Kurdish farmer in Laylan subdistrict say they will not leave their farmlands so that Arabs from elsewhere take over them. They request the governments of Baghdad and Erbil to find a comprehensive resolution for the issue.
There exist ownership disputes about 300 hectares of farmlands between Kurds, Arabs and Turkmens in the Laylan subdistrict south of Kirkuk City.
“This year alone, Arab settlers have come here four times, threatening us in order to leave our farmlands. But we are not going to leave our ancestral lands, especially for people who’ve come from other provinces; those who the Ba’th regime brought here when it was in power,” said 63-year-old Azad Abdulla.
Azad is a resident of Tarjil village in Laylan. He was forced out of the area by the Ba’th regime in 1975, but has returned there after the fall of the regime in 2003.
Black Tapu [proprietorship documents] from the Ottoman times, determine our ancestors as owners
Azad explained to KirkukNow that for years such threats come with the backing of the government and security forces. “Even though the Black Tapu [proprietorship documents] from the Ottoman times, determine our ancestors as owners, and now strangers want to take them from us,” added Azad.
During Saddam regime’s Arabization process, Kurdish families were kicked out of many areas by the regime and their lands were confiscated, then leased to Arabs from central and southern Iraq. But after 2003, most of those Kurds returned to their lands.
Nadir As’ad, a farmer from the Tarkashkana in Laylan, told KirkukNow: “Arab settlers keep coming to our areas; sometimes they even threaten to kills us if we don’t leave our lands. They have contract [documents], but we have ownership documents.”
“If we allow them to plough our lands, then we’ll lose them forever,” added Nadir.
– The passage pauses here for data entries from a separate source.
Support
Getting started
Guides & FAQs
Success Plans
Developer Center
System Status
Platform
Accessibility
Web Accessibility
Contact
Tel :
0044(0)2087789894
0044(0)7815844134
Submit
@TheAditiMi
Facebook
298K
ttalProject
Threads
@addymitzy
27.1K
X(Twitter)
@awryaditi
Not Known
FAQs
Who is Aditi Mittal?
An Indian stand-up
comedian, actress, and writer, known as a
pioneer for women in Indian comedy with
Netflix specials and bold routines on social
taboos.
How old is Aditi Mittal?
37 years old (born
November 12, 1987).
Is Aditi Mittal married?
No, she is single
Tensions and conflicts over the agricultural lands located within the Laylan, Daquq and other areas in Kirkuk keep emerging between groups of different ethnicity.
Ismael Fathulla, another farmer from Laylan, blames Kurdish leaders for failing to protect them and not attempting to solve the issue. “But they are keen on fighting for a ministerial position in Baghdad,” he concluded.
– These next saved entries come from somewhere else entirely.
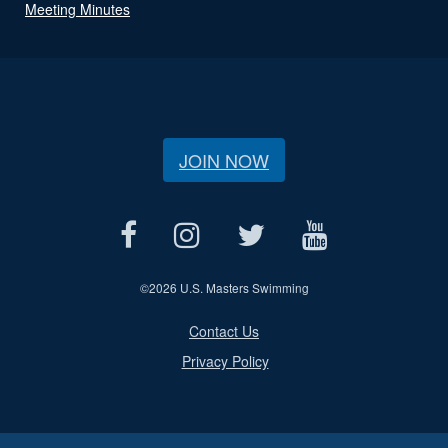
Meeting Minutes
JOIN NOW
©
2026 U.S. Masters Swimming
Contact Us
Privacy Policy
Jamal Shukur, a member of Iraqi Parliament for the Kirkuk Province constituency, characterises sending Arab citizens to farmlands in Laylan as “unlawful and unconstitutional”.
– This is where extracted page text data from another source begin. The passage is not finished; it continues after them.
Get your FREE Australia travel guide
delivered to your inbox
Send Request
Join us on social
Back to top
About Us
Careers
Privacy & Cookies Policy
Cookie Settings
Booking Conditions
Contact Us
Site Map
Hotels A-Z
Shukur told KirkukNow that resolving disputes over ownership of agricultural lands depends on the decisions taken by the Committee for the Implementation of Article 140 of the Constitution, and that several committees have been formed to deal with the issue with the participation of representatives of the different components of Kirkuk, but the issue remains hanging.
the government is reluctance to solve the problem under various pretexts
He added: "We have sent many recommendations about the issue to the government, but the government is reluctance to solve the problem under various pretexts."
Shukur called for the issue to be among the points of the talks that the KRG delegations is having with Federal Iraqi government, and that practical steps should be taken to resolve the issue. "The Iraqi prime minister should hold Kirkuk’s current administration accountable, because it has taken measures that are not within its authority."
Solving the issue of the dispute over the ownership of agricultural lands falls within the framework of Article 140 of the Iraqi constitution, which was meant to determine whether Kirkuk and other areas should fall under the administration of the Federal Iraqi government or the Kurdistan Regional Government, according to mechanisms that include “normalization and census” and to “determine the will of the resident” with “a referendum in Kirkuk and other disputed territories.”